● **Job**
Pictures are to be left out. Copy exactly, and only, the lines from the start of the entries below to the line with "[36,500,40,508] : ->", both included.

*****

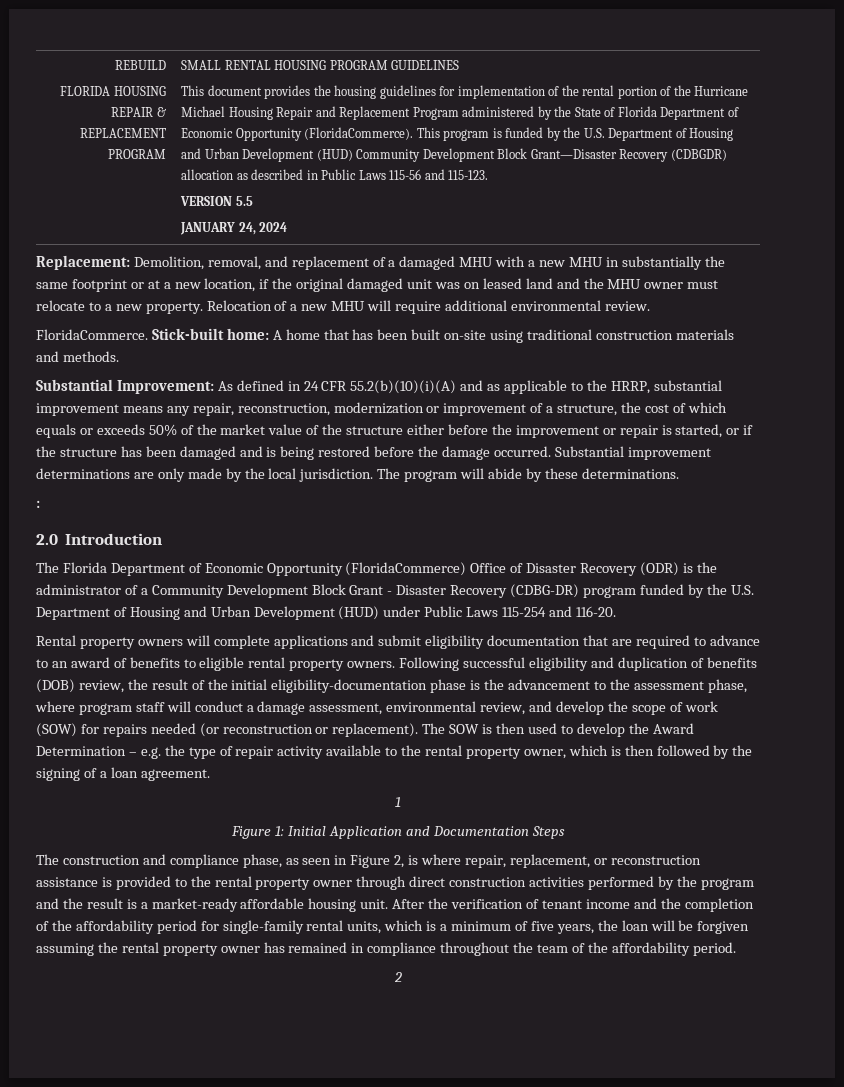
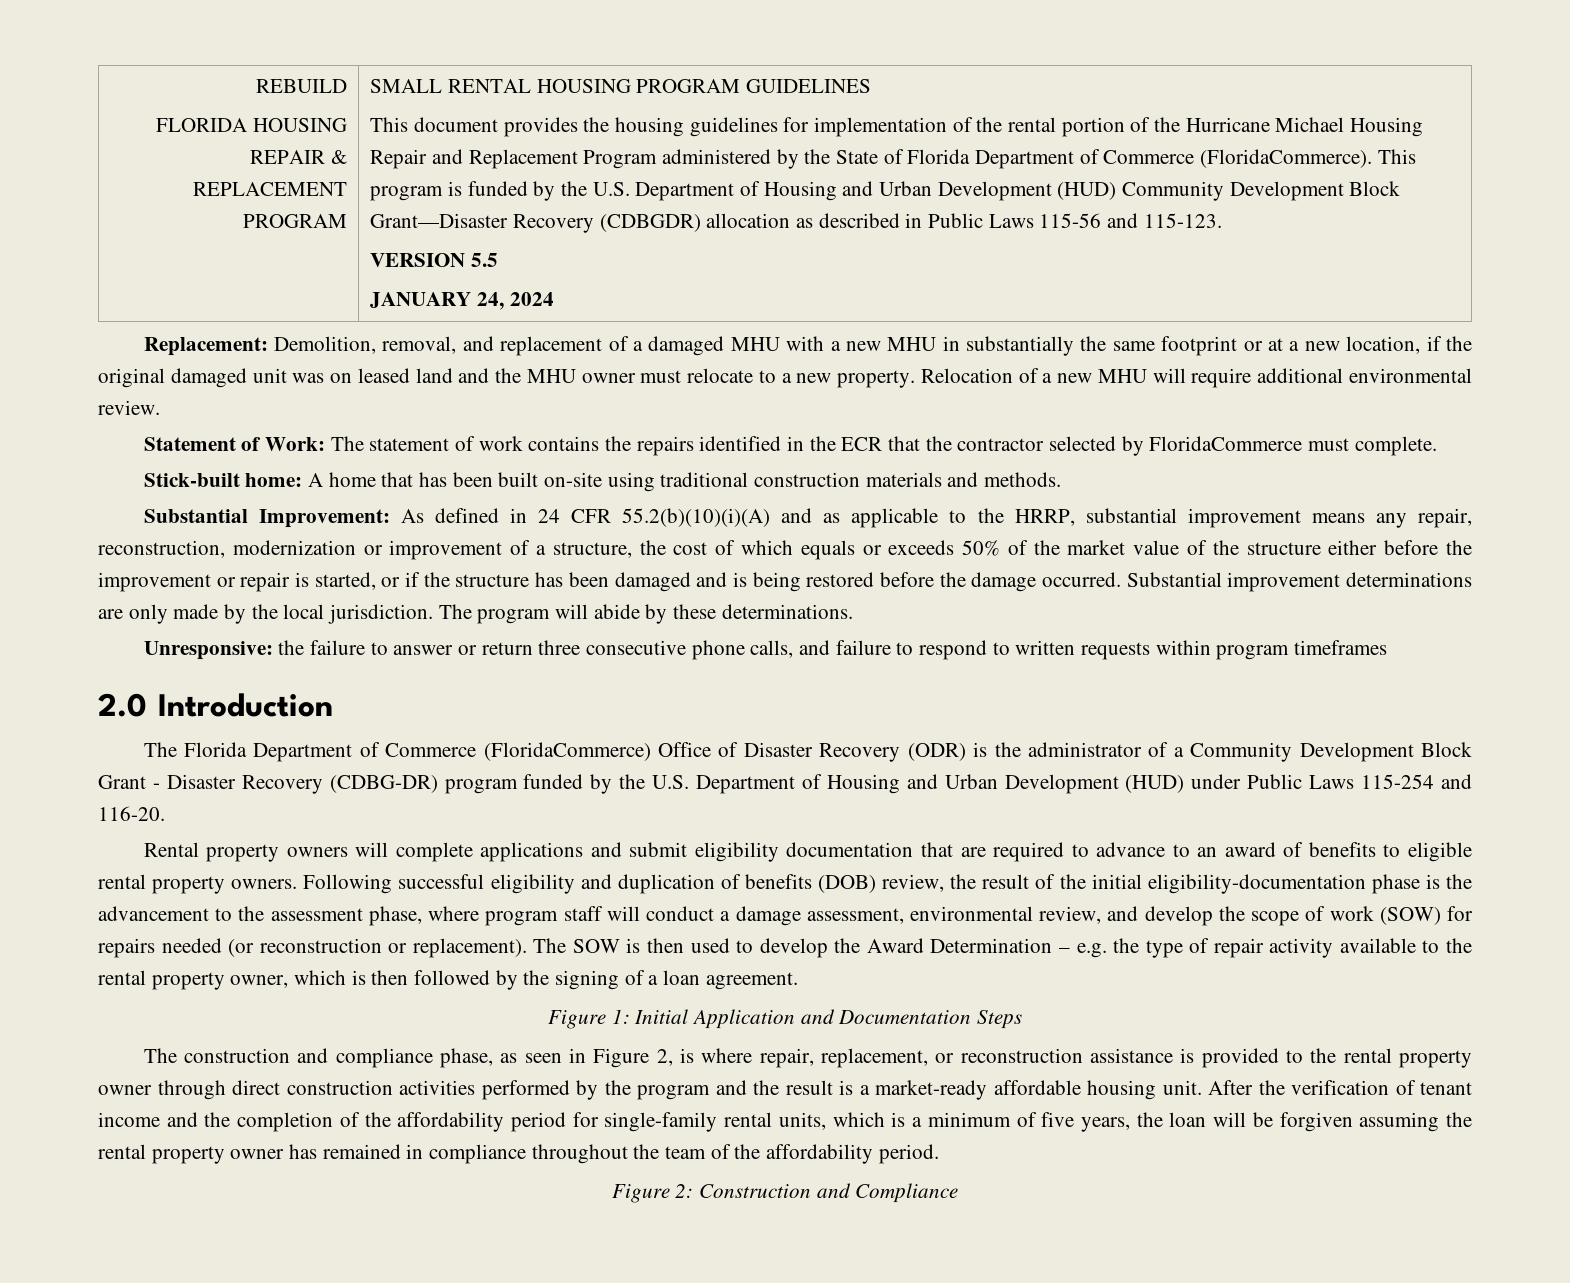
[181,128,302,141] Economic Opportunity -> [1103,150,1195,164] Commerce
[36,329,148,340] FloridaCommerce. -> [143,436,1437,456] Statement of Work: The statement of work contains the repairs identified in the ECR that the contractor selected by FloridaCommerce must complete. //
[36,500,40,508] : -> [143,640,1387,660] Unresponsive: the failure to answer or return three consecutive phone calls, and failure to respond to written requests within program timeframes
[204,563,343,576] Economic Opportunity -> [385,743,477,757] Commerce
[395,797,401,807] // 1 -> (798, 981) none
[393,972,402,982] 2 -> [611,1183,959,1203] Figure 2: Construction and Compliance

*****

● **Response to this task**
[181,128,302,141] Economic Opportunity -> [1103,150,1195,164] Commerce
[36,329,148,340] FloridaCommerce. -> [143,436,1437,456] Statement of Work: The statement of work contains the repairs identified in the ECR that the contractor selected by FloridaCommerce must complete. //
[36,500,40,508] : -> [143,640,1387,660] Unresponsive: the failure to answer or return three consecutive phone calls, and failure to respond to written requests within program timeframes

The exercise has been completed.